Please do not get me wrong, I am a technophile. I love technology for what it allows me to do and experience and enjoy. But I am continually amused and annoyed at how often, especially in marketing and advertising, technology is purchased and procured without either considering the real benefit or doing the work to achieve the desired outcome.
Collaboration technology is all the rage at the moment, due to remote working practices to ensure social distancing. Take the current situation, where with the increased use of collaboration platforms like Zoom and Microsoft Teams, everyone is posting screen grabs of a multitude of faces from today’s Zoom meeting.

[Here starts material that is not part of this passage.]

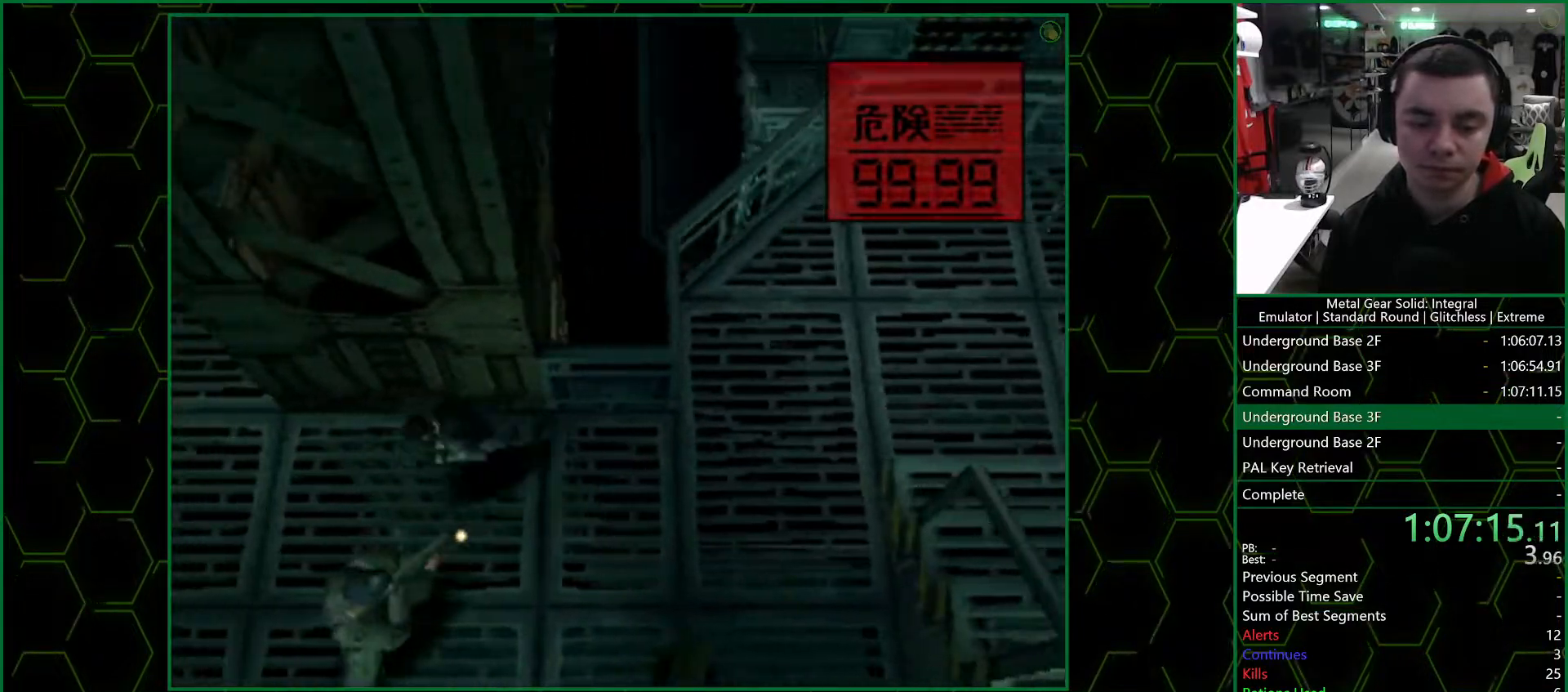
{"buttons": [], "left_stick": "left", "right_stick": "center", "events": [[17, "R1", "down"], [33, "SQUARE", "up"], [67, "left_stick", "left"], [100, "R1", "up"]]}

One agency head was bragging to me that since they have implemented work from home, they have a daily all-agency Zoom meeting every lunchtime. Why? They have a daily quiz to maintain staff morale. Just like a one hour, daily, all staff meeting for 140 people. Wonder what code on the timesheet that gets?
Just because technology allows you to do something it does not mean you should. Think about what it is you want to achieve and how the technology can be best deployed to achieve that task.
But it is not all just remote chit-chatting. Marketing automation is driving me crazy. At a time when international flights are virtually non-existent and domestic flights are going the same way, I am still getting my points update from the various airline loyalty programs to maximise or redeem my points. Thanks, but no thanks. While the holiday destination resorts are bombarding me with offers to book 7-nights and get 40%. But at the moment, if I go, ‘I’ll need 14-nights of quarantine’, does that mean I get 80% off? Please turn off your automated marketing because you are really cheesing us off.
Automation technology is not set and forget. Remember that while this technology can make life easier and more productive for you, there are customers at the end of that process. You should be using this to engage them, not piss them off.
Back to the agency world, and we recently completed a round of meetings in a pitch process we are managing, largely by remote video conferencing, again due to the requirement of social distancing to help flatten the infection curve. But the problem is the agencies (and even the clients) are using these platforms with as little thought as they would use sending an email or making a phone call. Neal Moore, a friend and colleague at Moore’s Law would have cringed to see the way the agencies set up their Zoom conferences. From whole rooms full of people, with most of the frame filled with ceiling and back wall, to individual screens looking up people’s noses or framed so we can see the kitchen in the background, or the creative director who probably had forgotten he was still on screen (this is why there is a video off button) and the agency that left the whole meeting in presenter mode so that their team was reduced to tiny postage stamps.
If you are using technology, make sure you understand how best to use it. It is not enough to simply turn up and turn it on. Think about how the technology works, not just for you but for the user on the other side you are trying to engage and influence.
Marketing technology transformation is not just a to-do check-list. Too often marketing and advertising technology (known as AdTech and MarTech) is procured and deployed not because it is needed but because it is somehow mandated as part of the transformation process. A very excited CMO contacted me to say they had just signed a deal for one of the more popular marketing technology platforms. He was calling to see if we had any recommendation on how he could structure his team to make it work. Before you laugh, we recently finished a MarTech audit with a major client, who has almost every platform known. Tick, tick tick. But when we asked the marketing team how the technology improved their performance? Fail.
The marketer with the most technology is not the winner. The one who uses the technology they have to deliver exception results wins. The biggest mistake you can make is suffering FOMO when it comes to MarTech, because you play straight into the hands of the salespeople. And don’t skimp on the training and implementation.
The biggest challenge for marketers is understanding that technology transformation starts with strategy (purpose), focuses on capabilities (people) and transforms ways of working (process) to deliver the outcome desired (performance). And not with the technology itself.
Darren Woolley is the founder and CEO of marketing consultancy TrinityP3.